◆ **STATED EXERCISE**
List each line of the records below that contains the string "common". Case counts, so a match must have the same uppercase and lowercase letters.

◆ **GIVEN ENTRIES**
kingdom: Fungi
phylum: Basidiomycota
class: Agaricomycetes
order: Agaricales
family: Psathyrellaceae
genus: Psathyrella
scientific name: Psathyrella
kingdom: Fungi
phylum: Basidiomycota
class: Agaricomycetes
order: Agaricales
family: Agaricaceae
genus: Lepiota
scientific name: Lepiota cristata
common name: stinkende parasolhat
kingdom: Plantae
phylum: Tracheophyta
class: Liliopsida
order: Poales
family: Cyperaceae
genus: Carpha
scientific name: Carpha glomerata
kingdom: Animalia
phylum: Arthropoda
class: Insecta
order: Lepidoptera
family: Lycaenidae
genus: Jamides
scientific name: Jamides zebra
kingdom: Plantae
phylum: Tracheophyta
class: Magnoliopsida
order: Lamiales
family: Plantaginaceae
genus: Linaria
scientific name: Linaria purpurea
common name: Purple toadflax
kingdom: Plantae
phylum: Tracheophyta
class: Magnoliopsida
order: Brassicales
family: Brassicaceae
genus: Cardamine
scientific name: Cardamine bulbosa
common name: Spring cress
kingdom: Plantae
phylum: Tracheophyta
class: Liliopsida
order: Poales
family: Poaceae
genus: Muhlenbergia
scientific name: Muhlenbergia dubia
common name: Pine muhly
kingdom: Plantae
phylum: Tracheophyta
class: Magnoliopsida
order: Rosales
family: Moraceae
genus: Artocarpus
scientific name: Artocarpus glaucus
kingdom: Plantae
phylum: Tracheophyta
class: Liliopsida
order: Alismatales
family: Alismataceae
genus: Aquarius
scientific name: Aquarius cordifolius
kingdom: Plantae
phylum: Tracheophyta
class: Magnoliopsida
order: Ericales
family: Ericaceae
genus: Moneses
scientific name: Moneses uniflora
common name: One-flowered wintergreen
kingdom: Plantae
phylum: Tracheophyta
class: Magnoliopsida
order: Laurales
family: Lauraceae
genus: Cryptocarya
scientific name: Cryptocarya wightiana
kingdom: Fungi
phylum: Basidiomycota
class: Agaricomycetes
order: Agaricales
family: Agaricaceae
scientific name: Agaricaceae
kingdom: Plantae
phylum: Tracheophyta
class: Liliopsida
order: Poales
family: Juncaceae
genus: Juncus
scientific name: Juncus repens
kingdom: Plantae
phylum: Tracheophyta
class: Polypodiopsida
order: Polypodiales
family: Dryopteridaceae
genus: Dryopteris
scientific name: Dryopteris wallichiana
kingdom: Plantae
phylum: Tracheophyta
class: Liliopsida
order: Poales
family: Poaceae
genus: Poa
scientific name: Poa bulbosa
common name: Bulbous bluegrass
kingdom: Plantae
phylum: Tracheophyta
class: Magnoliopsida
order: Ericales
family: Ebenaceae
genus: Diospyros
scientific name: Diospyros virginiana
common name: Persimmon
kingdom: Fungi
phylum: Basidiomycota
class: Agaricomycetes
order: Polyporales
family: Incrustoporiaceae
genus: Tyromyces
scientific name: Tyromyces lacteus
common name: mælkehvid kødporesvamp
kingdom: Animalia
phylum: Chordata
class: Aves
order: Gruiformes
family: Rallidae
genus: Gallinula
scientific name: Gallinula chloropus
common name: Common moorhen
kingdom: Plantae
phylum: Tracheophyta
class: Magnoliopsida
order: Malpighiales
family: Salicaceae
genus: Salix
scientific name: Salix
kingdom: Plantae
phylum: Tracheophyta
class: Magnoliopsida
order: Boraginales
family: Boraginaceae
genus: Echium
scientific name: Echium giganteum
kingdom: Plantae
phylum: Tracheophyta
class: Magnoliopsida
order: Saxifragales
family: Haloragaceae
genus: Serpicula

◆ **FINAL RESULT**
common name: stinkende parasolhat
common name: Purple toadflax
common name: Spring cress
common name: Pine muhly
common name: One-flowered wintergreen
common name: Bulbous bluegrass
common name: Persimmon
common name: mælkehvid kødporesvamp
common name: Common moorhen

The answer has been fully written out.